Christine Rosen is a senior fellow at the American Enterprise Institute, where she focuses on American history, society and culture, technology and culture, and feminism. She is also a columnist for Commentary and one of the cohosts of The Commentary Magazine Podcast. She is a fellow at the University of Virginia’s Institute for Advanced Studies in Culture and a senior editor in an advisory position at the New Atlantis.
Her previous positions include editor of In Character, managing editor of the Weekly Standard, and distinguished visiting scholar at the Library of Congress.
Dr. Rosen is the author or co-author of many books and book chapters. Her books include The Extinction of Experience (forthcoming), Acculturated: 23 Savvy Writers Find Hidden Virtue in Reality TV, Chick Lit, Video Games, and Other Pillars of Pop Culture (2011) with Naomi Schaefer Riley; My Fundamentalist Education: A Memoir of a Divine Girlhood (2005), which was named one of the best nonfiction books of the year by the Washington Post, Preaching Eugenics: Religious Leaders and the American Eugenics Movement (2004), The Feminist Dilemma: When Success Is Not Enough (2001), and Women’s Figures: An Illustrated Guide to the Economic Progress of Women in America (1999).
A prolific writer, Dr. Rosen is often published in the popular press. Her opinion pieces, articles, and reviews have appeared in Commentary, the New York Times, the Wall Street Journal, the Washington Post, the Los Angeles Times, the Christian Science Monitor, the Washington Examiner, the New York Daily News, National Affairs, National Review, the New Atlantis, the New Republic, Politico, Slate, and the New England Journal of Medicine, among other outlets.

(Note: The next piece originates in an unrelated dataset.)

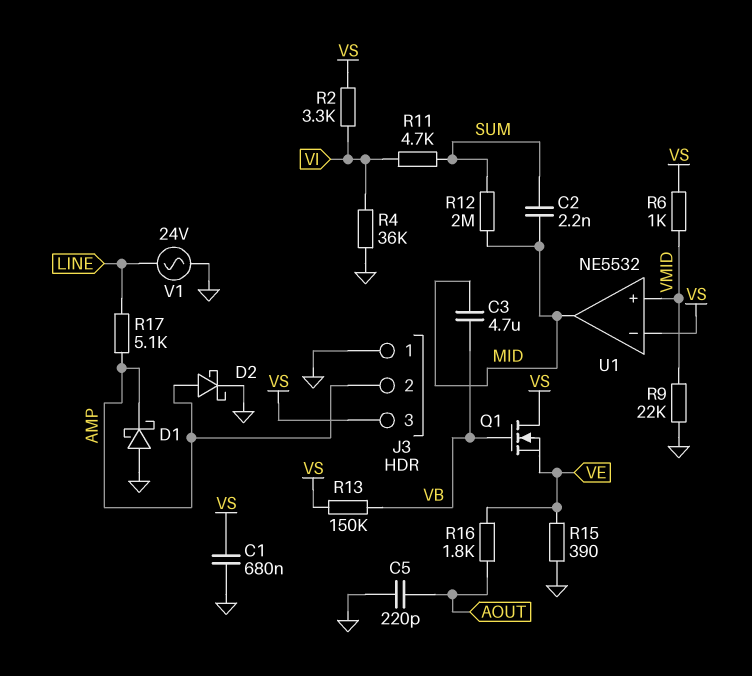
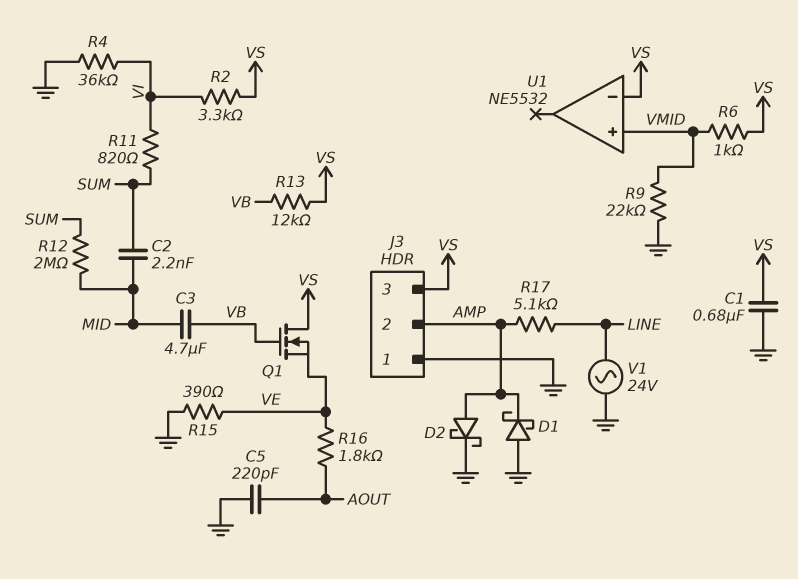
R11: 4.7k (SUM, VI) -> 820 (SUM, VI)
R13: 150k (VB, VS) -> 12k (VB, VS)
U1 pin out: MID -> none

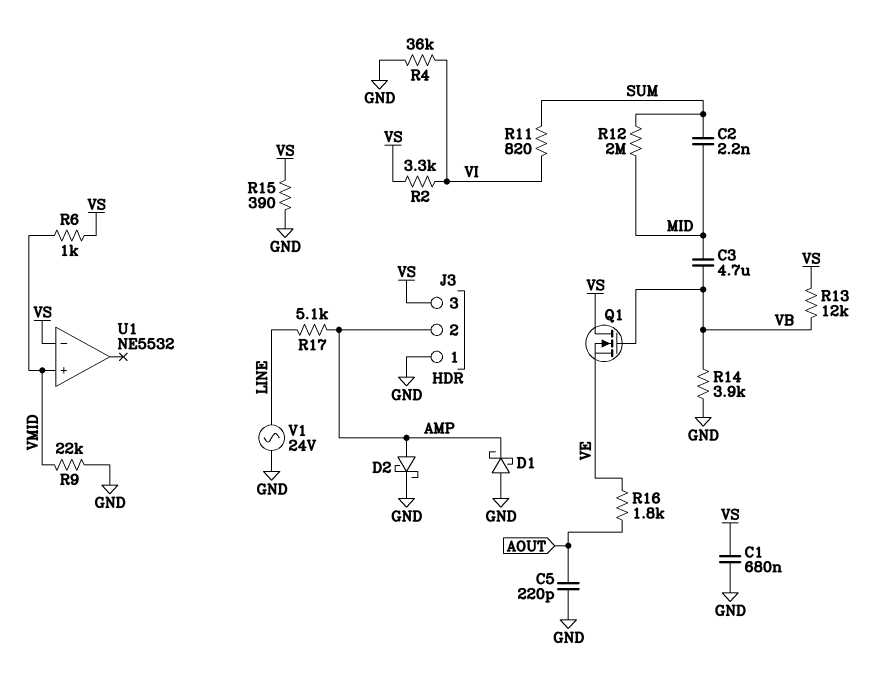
R14: none -> 3.9k (GND, VB)
R15: 390 (GND, VE) -> 390 (GND, VS)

Dr. Rosen’s broadcast appearances include ABC News, BBC News, CBS News, CNN, C-SPAN, Fox News Channel, NBC News, MSNBC, PBS News, and National Public Radio. She has testified before Congress and the U.S. Secretary of Education’s Commission on Opportunity in Athletics.
Dr. Rosen has a PhD in history, with a major in American intellectual history, from Emory University, and a BA in history from the University of South Florida.